In April–May 2014, a trial excavation was conducted at Horbat Usha (Permit No. A-7093; map ref. 213701–20/744914–51; Fig. 1), prior to construction of a road. The excavation, undertaken on behalf of the Israel Antiquities Authority and financed by the Cross-Israel Highway Company, Ltd., was directed by D. Kirzner (photography), with the assistance of Y. Amrani (administration), R. Mishayev and R. Liran (surveying and drafting), A. Dagot (GPS), E. Shukron (preliminary inspections), P. Gendelman (ceramics), M. Shuiskaya (pottery drawing) and C. Sa‘id and L. Talmi.
Two excavation squares were opened in a pine forest planted along the northwestern fringes of Horbat Usha, slightly west of Highway 70. Two winepresses, hewn into limestone bedrock and situated c. 10 m apart, were exposed (1, 2; Figs. 2, 3). After Winepress 1 went out of use, a staircase was hewn into its collecting vat which led to a burial cave.
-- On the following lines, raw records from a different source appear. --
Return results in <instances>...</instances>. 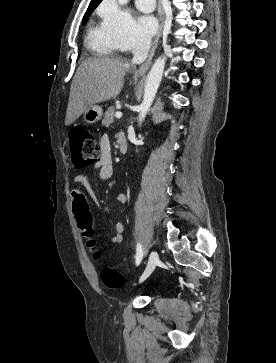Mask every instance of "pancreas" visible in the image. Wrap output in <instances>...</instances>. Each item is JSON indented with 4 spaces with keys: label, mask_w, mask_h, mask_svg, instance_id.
I'll return each mask as SVG.
<instances>
[{
    "label": "pancreas",
    "mask_w": 276,
    "mask_h": 363,
    "mask_svg": "<svg viewBox=\"0 0 276 363\" xmlns=\"http://www.w3.org/2000/svg\"><path fill=\"white\" fill-rule=\"evenodd\" d=\"M114 112L115 108L110 107L104 114V118L102 120V125L108 127L111 123L114 122Z\"/></svg>",
    "instance_id": "obj_1"
}]
</instances>
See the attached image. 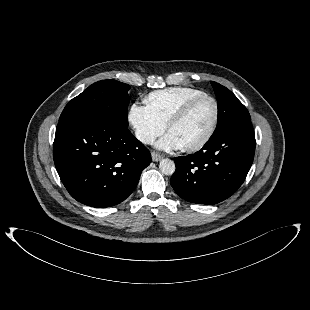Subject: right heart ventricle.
Masks as SVG:
<instances>
[{
  "label": "right heart ventricle",
  "mask_w": 310,
  "mask_h": 310,
  "mask_svg": "<svg viewBox=\"0 0 310 310\" xmlns=\"http://www.w3.org/2000/svg\"><path fill=\"white\" fill-rule=\"evenodd\" d=\"M201 90L189 87H172L149 93L144 101L150 112L165 125L188 100L204 95Z\"/></svg>",
  "instance_id": "right-heart-ventricle-1"
}]
</instances>
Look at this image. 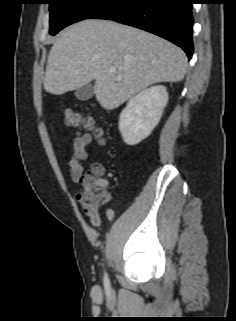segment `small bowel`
Here are the masks:
<instances>
[{"label": "small bowel", "mask_w": 236, "mask_h": 321, "mask_svg": "<svg viewBox=\"0 0 236 321\" xmlns=\"http://www.w3.org/2000/svg\"><path fill=\"white\" fill-rule=\"evenodd\" d=\"M92 142V135L90 133H77L72 138L71 157L68 163L70 178L74 183H79L83 178L84 167L83 162L88 158L86 147ZM101 183L105 188L108 187L109 182L106 179H101ZM77 201L81 204L83 212L89 217L90 223L94 227L102 225V216L98 207H93L78 196ZM106 216L111 220L114 213L111 209L106 210Z\"/></svg>", "instance_id": "c3829d8e"}]
</instances>
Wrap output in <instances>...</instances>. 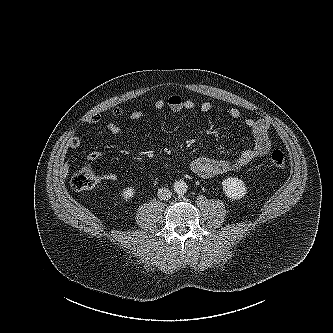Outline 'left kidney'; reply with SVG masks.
<instances>
[{
    "label": "left kidney",
    "instance_id": "obj_1",
    "mask_svg": "<svg viewBox=\"0 0 333 333\" xmlns=\"http://www.w3.org/2000/svg\"><path fill=\"white\" fill-rule=\"evenodd\" d=\"M222 186L225 195L232 200L241 199L247 193L244 182L236 177H229L223 180Z\"/></svg>",
    "mask_w": 333,
    "mask_h": 333
}]
</instances>
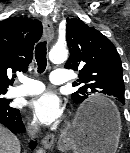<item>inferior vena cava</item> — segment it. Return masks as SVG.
Segmentation results:
<instances>
[{
    "label": "inferior vena cava",
    "mask_w": 130,
    "mask_h": 153,
    "mask_svg": "<svg viewBox=\"0 0 130 153\" xmlns=\"http://www.w3.org/2000/svg\"><path fill=\"white\" fill-rule=\"evenodd\" d=\"M39 131V126L38 124H31L29 127H28V133L29 135L31 136V138H34L35 135L38 133Z\"/></svg>",
    "instance_id": "obj_1"
}]
</instances>
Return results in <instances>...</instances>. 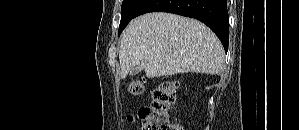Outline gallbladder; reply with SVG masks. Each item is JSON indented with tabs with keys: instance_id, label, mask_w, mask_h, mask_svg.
<instances>
[{
	"instance_id": "obj_1",
	"label": "gallbladder",
	"mask_w": 299,
	"mask_h": 130,
	"mask_svg": "<svg viewBox=\"0 0 299 130\" xmlns=\"http://www.w3.org/2000/svg\"><path fill=\"white\" fill-rule=\"evenodd\" d=\"M142 71V69L139 67V66H133L131 68V70L129 71V75L130 76H135L137 75L138 73H140Z\"/></svg>"
}]
</instances>
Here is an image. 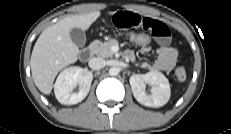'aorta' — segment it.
<instances>
[{
  "mask_svg": "<svg viewBox=\"0 0 231 134\" xmlns=\"http://www.w3.org/2000/svg\"><path fill=\"white\" fill-rule=\"evenodd\" d=\"M118 73H119V69L117 67H111L109 69V74L111 76H116V75H118Z\"/></svg>",
  "mask_w": 231,
  "mask_h": 134,
  "instance_id": "762f6f07",
  "label": "aorta"
}]
</instances>
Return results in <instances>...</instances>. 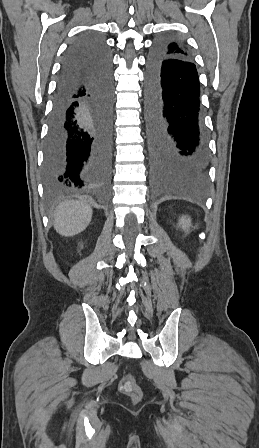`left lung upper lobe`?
<instances>
[{"label":"left lung upper lobe","instance_id":"obj_1","mask_svg":"<svg viewBox=\"0 0 259 448\" xmlns=\"http://www.w3.org/2000/svg\"><path fill=\"white\" fill-rule=\"evenodd\" d=\"M159 51L161 56L165 58L180 57L186 60H193L190 52L178 38H170L159 48Z\"/></svg>","mask_w":259,"mask_h":448}]
</instances>
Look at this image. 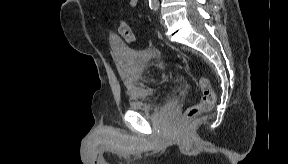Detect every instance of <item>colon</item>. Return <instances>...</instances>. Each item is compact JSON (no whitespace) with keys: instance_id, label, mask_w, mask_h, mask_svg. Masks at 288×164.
I'll use <instances>...</instances> for the list:
<instances>
[{"instance_id":"obj_1","label":"colon","mask_w":288,"mask_h":164,"mask_svg":"<svg viewBox=\"0 0 288 164\" xmlns=\"http://www.w3.org/2000/svg\"><path fill=\"white\" fill-rule=\"evenodd\" d=\"M118 31L126 42H133L132 31L126 22L121 21L119 23ZM198 89L200 92L199 102L188 109V118H194L204 112L210 111L215 104V92L207 78L200 77L198 79Z\"/></svg>"}]
</instances>
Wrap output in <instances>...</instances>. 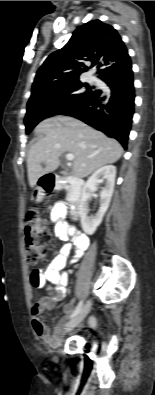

Settlement remains, cisterns, caves, winepresses, rock-cuttings and pottery sherds from the Roman, Byzantine and Ottoman periods were documented in a survey performed at the site in 2006 (Tabar 2010
). Excavations conducted in 2008 and 2009 exposed building remains, an oil press, a double winepress, a ritual bath (miqveh
), rock-hewn pits and hiding refuges (Oshri 2012
). Remains of walls, a winepress and a rock-cutting were revealed in an excavation conducted nearby in 2013 (Massarwa 2014
Winepress 1 comprised a treading floor (L101; 3.3 × 3.5 m; Fig. 4) that sloped to the east and a collecting vat (L102; 1.2 × 1.7 m, depth 1.75 m). After the winepress was no longer in use the collecting vat was widened and deepened and converted to a staircase that led to the opening of a burial cave (L103; Fig. 5; the cave was not excavated). The opening of the cave was an arched rectangular (0.7 × 1.0 m). A recess for a roll-stone was hewn next to the northern side of the opening; the stone was not discovered. Soil had accumulated in the collecting vat that was converted to a staircase. It contained fragments of ceramic ossuaries and pottery sherds dating to the Late Roman and Early Byzantine periods (third–fifth centuries CE). A leveled bedrock surface (L112) was exposed east of the winepress.
Winepress 2 comprised a square treading floor (L104; 2.9 × 2.9 m) and a rectangular collecting vat (L106; 0.95 × 1.35 m, depth 0.9 m), linked together by a channel (L105; length 1.35 m, width 0.15 m, depth 0.15 m). A square pit (L108; 0.35 × 0.35 m, depth 0.35 m) was hewn in the center of the treading floor, where the base of a screw press was positioned; a drainage hole hewn in Pit 108 led to Channel 105. A settling pit (L111; 0.4 × 0.4 m, depth 0.2 m) was hewn in the collecting vat’s southwestern corner. Remains of a foundation of river pebbles and small fieldstones for hydraulic plaster were exposed on the floor of the collecting vat; several bits of plaster were preserved above the foundation. An accumulation of soil discovered in the collecting vat yielded worn pottery sherds dating to the Late Roman and Early Byzantine periods (third–fifth centuries CE). A concentration of fieldstones (L107; 1.1 × 1.9 m) that might have been used as a work surface was uncovered south of the treading floor.
The ceramic finds from the excavation included fragments of pottery vessels dating to the Late Roman period (third–fourth centuries CE), among them a Galilean bowl rim (Fig. 7:1), a rim of a Galilean jug (Fig. 7:2), part of a handle of a Galilean jar (Fig. 7:3) and pottery sherds from the Early Byzantine period (fourth–fifth centuries CE), including a bowl rim (Fig. 7:4) and a jar rim (Fig. 7:5).